40,000 unfilled nursing vacancies

“I’ve been placed in charge of wards without defibrillators”

Nurses and doctors marching to save the NHS, 4.3.17, photo davidmbailey photography

Nurses and doctors marching to save the NHS, 4.3.17, photo davidmbailey photography   (Click to enlarge: opens in new window)

Kick out all the cutters and private profiteers

Beth, nurse, Wales

There are 40,000 unfilled nursing vacancies across the country.

Experienced nurses are quitting because of the strain and there’s a 6% drop in students taking nursing degrees this September. With fewer nurses training to take their places, the crisis can only intensify.

So thousands of members of nurses’ union RCN converged on parliament on 6 September to protest against the 1% public sector pay cap.

Despite innumerable SOS-calls to successive governments, the nursing profession is in worsening crisis. This is against a background of an NHS in meltdown and society-wide austerity. Since 2010, nurses have seen a 14% real-terms cut in their pay.

If the figures appear bleak, the reality on the wards is bleaker still.

Nurses can seldom provide safe care. Wards are often staffed primarily with agency nurses. As an agency nurse, I have been placed in charge of wards without defibrillators.

The crisis has become so acute that there aren’t enough agency nurses to fill vacant shifts. Wards frequently close because of short staffing.

Working in palliative care, I comfort relatives who cannot be with their dying loved ones because they cannot afford transport or time off work.

Relatives sit at loved ones’ bedsides already worrying about affording their funeral. Patients’ last wishes, to die at home, go unfulfilled because there are no district nurses to take on their care.

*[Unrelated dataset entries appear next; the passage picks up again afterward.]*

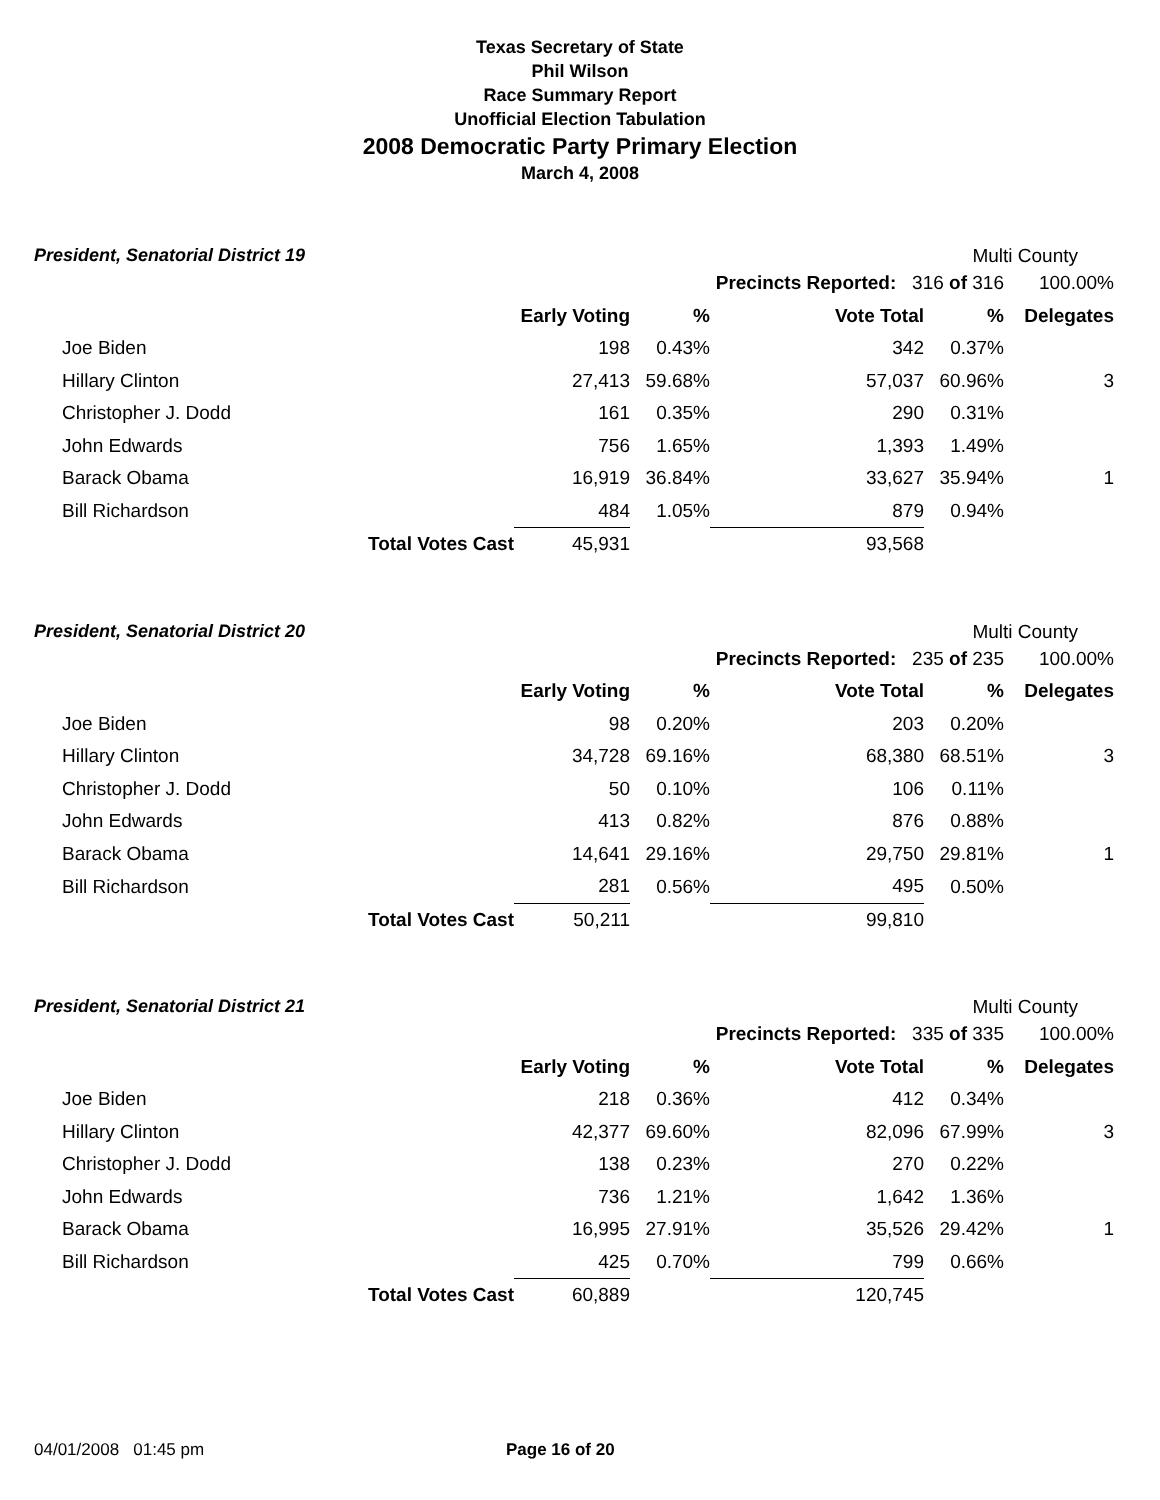Texas Secretary of State
Phil Wilson
Race Summary Report
Unofficial Election Tabulation
2008 Democratic Party Primary Election
March 4, 2008
President, Senatorial District 19 Multi County
| | | | | Precincts Reported: 316 of 316 | | 100.00% |
| | | Early Voting | % | Vote Total | % | Delegates |
| Joe Biden | | 198 | 0.43% | 342 | 0.37% | |
| Hillary Clinton | | 27,413 | 59.68% | 57,037 | 60.96% | 3 |
| Christopher J. Dodd | | 161 | 0.35% | 290 | 0.31% | |
| John Edwards | | 756 | 1.65% | 1,393 | 1.49% | |
| Barack Obama | | 16,919 | 36.84% | 33,627 | 35.94% | 1 |
| Bill Richardson | | 484 | 1.05% | 879 | 0.94% | |
| | Total Votes Cast | 45,931 | | 93,568 | | |
President, Senatorial District 20 Multi County
| | | | | Precincts Reported: 235 of 235 | | 100.00% |
| | | Early Voting | % | Vote Total | % | Delegates |
| Joe Biden | | 98 | 0.20% | 203 | 0.20% | |
| Hillary Clinton | | 34,728 | 69.16% | 68,380 | 68.51% | 3 |
| Christopher J. Dodd | | 50 | 0.10% | 106 | 0.11% | |
| John Edwards | | 413 | 0.82% | 876 | 0.88% | |
| Barack Obama | | 14,641 | 29.16% | 29,750 | 29.81% | 1 |
| Bill Richardson | | 281 | 0.56% | 495 | 0.50% | |
| | Total Votes Cast | 50,211 | | 99,810 | | |
President, Senatorial District 21 Multi County
| | | | | Precincts Reported: 335 of 335 | | 100.00% |
| | | Early Voting | % | Vote Total | % | Delegates |
| Joe Biden | | 218 | 0.36% | 412 | 0.34% | |
| Hillary Clinton | | 42,377 | 69.60% | 82,096 | 67.99% | 3 |
| Christopher J. Dodd | | 138 | 0.23% | 270 | 0.22% | |
| John Edwards | | 736 | 1.21% | 1,642 | 1.36% | |
| Barack Obama | | 16,995 | 27.91% | 35,526 | 29.42% | 1 |
| Bill Richardson | | 425 | 0.70% | 799 | 0.66% | |
| | Total Votes Cast | 60,889 | | 120,745 | | |
04/01/2008 01:45 pm Page 16 of 20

The Tory government has shown its weakness and promised to end the pay cap. But lifting the cap – although vital – will not be enough.

The protests are not just about pay. Fundamentally, they are about a profession failing under the weight of a collapsing health service.

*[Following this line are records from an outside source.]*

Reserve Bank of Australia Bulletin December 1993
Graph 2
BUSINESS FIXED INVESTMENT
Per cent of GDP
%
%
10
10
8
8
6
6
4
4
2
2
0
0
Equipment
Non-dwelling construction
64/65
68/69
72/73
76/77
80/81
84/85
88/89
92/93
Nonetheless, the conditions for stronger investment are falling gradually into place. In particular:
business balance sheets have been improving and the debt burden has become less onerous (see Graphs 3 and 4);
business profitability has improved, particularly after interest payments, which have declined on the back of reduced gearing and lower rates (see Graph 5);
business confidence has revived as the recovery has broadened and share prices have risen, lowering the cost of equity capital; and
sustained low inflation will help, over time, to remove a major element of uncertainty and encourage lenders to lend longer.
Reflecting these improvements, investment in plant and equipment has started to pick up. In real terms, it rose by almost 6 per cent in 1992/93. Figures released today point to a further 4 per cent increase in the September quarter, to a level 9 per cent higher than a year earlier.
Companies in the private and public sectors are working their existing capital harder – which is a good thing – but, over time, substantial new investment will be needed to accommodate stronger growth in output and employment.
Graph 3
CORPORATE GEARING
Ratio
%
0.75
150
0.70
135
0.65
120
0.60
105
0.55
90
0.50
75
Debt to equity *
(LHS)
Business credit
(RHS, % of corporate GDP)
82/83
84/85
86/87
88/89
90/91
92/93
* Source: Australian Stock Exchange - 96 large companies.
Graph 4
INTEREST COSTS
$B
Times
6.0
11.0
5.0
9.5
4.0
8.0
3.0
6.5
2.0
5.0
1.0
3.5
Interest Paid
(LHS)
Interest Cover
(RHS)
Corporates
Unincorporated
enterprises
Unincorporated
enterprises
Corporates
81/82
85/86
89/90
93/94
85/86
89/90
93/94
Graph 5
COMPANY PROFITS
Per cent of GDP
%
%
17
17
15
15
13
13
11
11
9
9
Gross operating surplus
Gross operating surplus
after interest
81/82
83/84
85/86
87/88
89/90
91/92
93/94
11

Health Secretary Jeremy Hunt and his ilk lie about the severity – at times even the existence – of the crisis. May has been derisive of our plight.

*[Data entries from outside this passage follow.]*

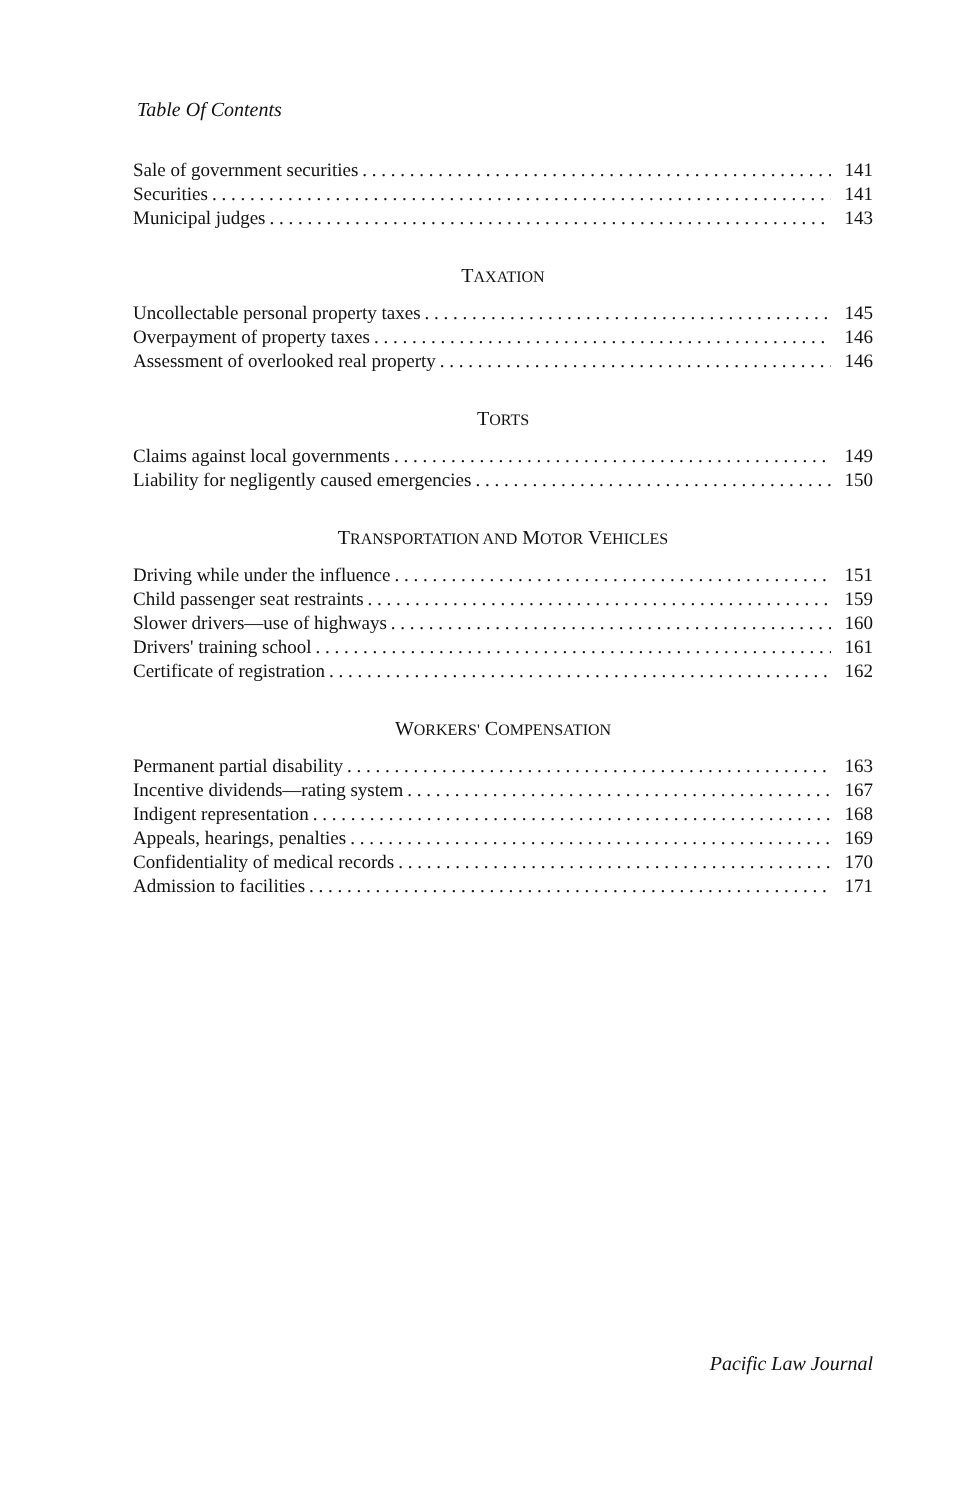Table Of Contents
Sale of government securities 141
Securities 141
Municipal judges 143
TAXATION
Uncollectable personal property taxes 145
Overpayment of property taxes 146
Assessment of overlooked real property 146
TORTS
Claims against local governments 149
Liability for negligently caused emergencies 150
TRANSPORTATION AND MOTOR VEHICLES
Driving while under the influence 151
Child passenger seat restraints 159
Slower drivers—use of highways 160
Drivers' training school 161
Certificate of registration 162
WORKERS' COMPENSATION
Permanent partial disability 163
Incentive dividends—rating system 167
Indigent representation 168
Appeals, hearings, penalties 169
Confidentiality of medical records 170
Admission to facilities 171
Pacific Law Journal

By contrast, Corbyn’s promise of investment to help close the NHS funding gap is a good start. To really solve the problems he’ll also need to kick out the private profiteers and nationalise big pharmaceuticals.

The RCN has promised to ballot for industrial action. Nurses must vote to strike. We need coordinated strikes across trade unions.

Scrap ‘PFI’ privatisation schemes, and bring the whole health service into public ownership under the democratic control and management of workers and service users. To make these changes complete and permanent, healthcare workers and the wider working class must fight for a socialist society.